***** Stored data
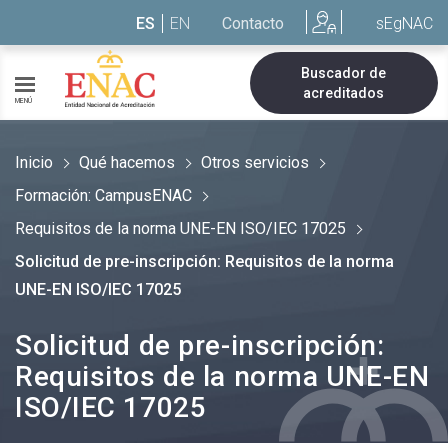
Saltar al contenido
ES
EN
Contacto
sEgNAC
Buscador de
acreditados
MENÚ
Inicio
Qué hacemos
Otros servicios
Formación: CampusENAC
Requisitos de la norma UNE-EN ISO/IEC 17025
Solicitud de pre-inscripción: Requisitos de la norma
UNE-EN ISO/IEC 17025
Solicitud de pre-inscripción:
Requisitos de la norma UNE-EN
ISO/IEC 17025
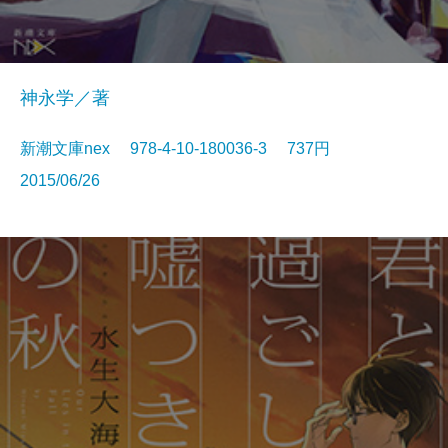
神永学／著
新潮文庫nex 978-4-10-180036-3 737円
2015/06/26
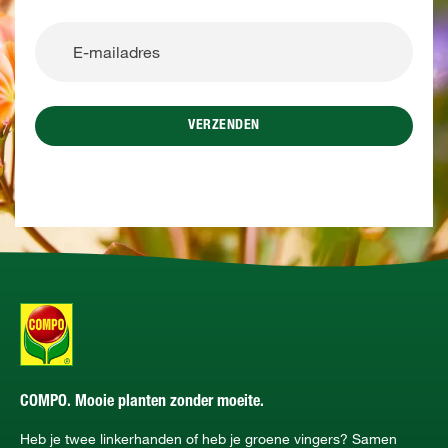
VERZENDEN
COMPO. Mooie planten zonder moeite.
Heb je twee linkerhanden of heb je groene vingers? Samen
**********
Exercise prompt
Leave out all pictures, then copy the remaining material exactly.

Written solution
Saltar al contenido
ES
EN
Contacto
sEgNAC
Buscador de
acreditados
MENÚ
Inicio
Qué hacemos
Otros servicios
Formación: CampusENAC
Requisitos de la norma UNE-EN ISO/IEC 17025
Solicitud de pre-inscripción: Requisitos de la norma
UNE-EN ISO/IEC 17025
Solicitud de pre-inscripción:
Requisitos de la norma UNE-EN
ISO/IEC 17025
神永学／著
新潮文庫nex 978-4-10-180036-3 737円
2015/06/26
VERZENDEN
COMPO. Mooie planten zonder moeite.
Heb je twee linkerhanden of heb je groene vingers? Samen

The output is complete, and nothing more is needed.